Some clues to understanding Benford's law

Benford's law is a really fascinating observation that in many real-life sets of numerical data, the first digit is most likely to be 1, and every digit d is more common than d+1. Here's a table of the probability distribution, from Wikipedia:

Now, the caveat "real-life data sets" is really important. Specifically, this only applies when the data spans several orders of magnitude. Clearly, if we're measuring the height in inches of some large group of adults, the overwhelming majority of data will lie between 50 and 85 inches, and won't follow Benford's law. Another aspect of real-life data is that it's non random; if we take a bunch of truly random numbers spanning several orders of magnitude, their leading digit won't follow Benford's law either.

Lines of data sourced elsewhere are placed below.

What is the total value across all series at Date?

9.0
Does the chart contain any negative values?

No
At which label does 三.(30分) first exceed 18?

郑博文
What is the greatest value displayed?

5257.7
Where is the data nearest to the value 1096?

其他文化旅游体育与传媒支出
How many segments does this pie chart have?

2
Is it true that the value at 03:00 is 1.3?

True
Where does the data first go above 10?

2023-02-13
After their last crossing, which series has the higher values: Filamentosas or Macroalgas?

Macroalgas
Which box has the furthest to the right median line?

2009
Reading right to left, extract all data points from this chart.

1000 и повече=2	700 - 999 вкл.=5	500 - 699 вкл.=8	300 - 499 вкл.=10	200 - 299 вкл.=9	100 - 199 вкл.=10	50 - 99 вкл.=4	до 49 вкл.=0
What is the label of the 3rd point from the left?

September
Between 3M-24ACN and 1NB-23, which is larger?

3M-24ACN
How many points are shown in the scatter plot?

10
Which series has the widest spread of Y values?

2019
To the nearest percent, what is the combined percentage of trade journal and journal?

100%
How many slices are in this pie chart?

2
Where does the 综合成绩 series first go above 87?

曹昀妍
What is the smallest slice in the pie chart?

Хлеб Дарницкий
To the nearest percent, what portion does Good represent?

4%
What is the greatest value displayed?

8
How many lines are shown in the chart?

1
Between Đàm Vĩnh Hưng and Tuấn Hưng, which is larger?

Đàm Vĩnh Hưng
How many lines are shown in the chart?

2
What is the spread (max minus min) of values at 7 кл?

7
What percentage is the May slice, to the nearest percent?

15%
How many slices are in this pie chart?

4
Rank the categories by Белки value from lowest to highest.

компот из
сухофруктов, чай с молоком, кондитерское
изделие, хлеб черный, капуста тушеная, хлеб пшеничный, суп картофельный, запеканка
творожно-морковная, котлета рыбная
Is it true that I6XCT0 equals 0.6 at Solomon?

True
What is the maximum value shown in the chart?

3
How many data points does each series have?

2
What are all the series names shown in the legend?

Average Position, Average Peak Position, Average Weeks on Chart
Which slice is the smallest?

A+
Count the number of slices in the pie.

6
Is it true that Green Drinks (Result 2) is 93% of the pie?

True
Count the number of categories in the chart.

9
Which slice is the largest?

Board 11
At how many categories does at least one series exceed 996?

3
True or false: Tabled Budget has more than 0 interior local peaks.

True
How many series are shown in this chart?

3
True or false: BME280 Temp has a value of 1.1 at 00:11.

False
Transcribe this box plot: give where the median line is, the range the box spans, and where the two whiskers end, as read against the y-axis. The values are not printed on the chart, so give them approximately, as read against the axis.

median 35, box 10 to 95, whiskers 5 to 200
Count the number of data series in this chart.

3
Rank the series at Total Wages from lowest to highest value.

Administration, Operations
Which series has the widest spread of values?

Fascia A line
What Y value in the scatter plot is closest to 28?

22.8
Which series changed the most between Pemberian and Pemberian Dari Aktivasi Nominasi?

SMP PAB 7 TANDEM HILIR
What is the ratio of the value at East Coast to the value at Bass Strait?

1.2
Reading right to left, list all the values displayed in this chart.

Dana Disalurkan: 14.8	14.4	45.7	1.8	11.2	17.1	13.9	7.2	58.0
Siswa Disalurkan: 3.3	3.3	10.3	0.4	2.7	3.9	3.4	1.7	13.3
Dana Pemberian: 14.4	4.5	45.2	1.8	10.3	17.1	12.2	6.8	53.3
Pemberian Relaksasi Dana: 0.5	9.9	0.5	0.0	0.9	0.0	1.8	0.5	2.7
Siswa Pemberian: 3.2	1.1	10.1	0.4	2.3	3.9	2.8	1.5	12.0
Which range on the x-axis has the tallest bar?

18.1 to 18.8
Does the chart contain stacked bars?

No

In this short post I'll try to explain how I understand Benford's law, and why it intuitively makes sense. During the post I'll collect a set of clues, which will help get the intuition in place eventually. By the way, we've already encountered our first clues:

Clue 1: Benford's law only works on real-life data.
Clue 2: Benford's law isn't just about the digit 1; 2 is more common than 3, 3 is more common than 4 etc.

Real-world example

First, let's start with a real-world demonstration of the law in action. I found a data table of the populations of California's ~480 largest cities, and ran an analysis of the population number's leading digit [1]. Clearly, this is real-life data, and it also spans many orders of magnitude (from LA at 3.9 mln to Amador with 153 inhabitants). Indeed, Benford's law applies beautifully on this data:

Distribution of first digit in population of California cities

Eyeballing the city population data, we'll notice something important but also totally intuitive: most cities are small. There are many more small cities than large ones. Out of the 480 cities in our data set, only 74 have population over 100k, for example.

The same is true of other real-world data sets; for example, if we take a snapshot of stock prices of S&P 500 companies at some historic point, the prices range from $1806 to $2, though 90% are under $182 and 65% are under $100.

Clue 3: in real-world data distributed along many orders of magnitude, smaller data points are more common than larger data points.

Statistically, this is akin to saying that the data follows the Pareto distribution, of which the "80-20 rule" - known as the Pareto principle - is a special case. Another similar mathematical description (applied to discrete probability distributions) is Zipf's law.

Logarithmic scale

To reiterate, a lot of real-world data isn't really uniformly distributed. Rather, it follows a Pareto distribution where smaller numbers are more common. Here's a useful logarithmic scale borrowed from Wikipedia - this could be the X axis of any logarithmic plot:

In this image, smaller values get more "real estate" on the X axis, which is fair for our distribution if smaller numbers are more common than larger numbers. It should not be hard to convince yourself that every time we "drop a pin" on this scale, the chance of the leading digit being 1 is the highest. Another (related) way to look at it is - when smaller numbers are more common it takes a 100% percent increase to go from leading digit being 1 to it being 2, but only a 50% increase to go from 2 to 3, etc.

Clue 4: on a logarithmic scale, the distance between numbers starting with 1s and numbers starting with 2s is bigger than the distance between numbers starting with 2s and numbers starting with 3s, and so on.

We can visualize this in another way; let's plot the ratio of numbers starting with 1 among all numbers up to some point. On the X axis we'll place N which means "in all numbers up to N", and on the Y axis we'll place the ratio of numbers i between 0 and N that start with 1:

Jagged graph of P(digit=1) for all numbers up to N

Note that whenever some new order of magnitude is reached, the ratio starts to climb steadily until it reaches ~0.5 (because there are just as many numbers with D digits as numbers starting with 1 and followed by another D digits); it then starts falling until it reaches ~0.1 just before we flip to the next order of magnitude (because in all D-digit numbers, numbers starting with each digit are one tenth of the population). If we calculate the smoothed average of this graph over time, it ends up at about 0.3, which corresponds to Benford's law.

Summary

When I'm thinking of Benford's law, the observation that really brings it home for me is that "smaller numbers are more common than larger numbers" (this is clue 3). This property of many realistic data sets, along with an understanding of the logarithmic scale (the penultimate image above) is really all you need to intuitively grok Benford's law.

Benford's law is also famous for being scale-invariant (by typically applying regardless of the unit of measurement) and base-invariant (works in bases other than 10). Hopefully, this post makes it clear why these properties are expected to be true.

[1]	All the (hacky Go) code and data required to generate the plots in this post is available on GitHub.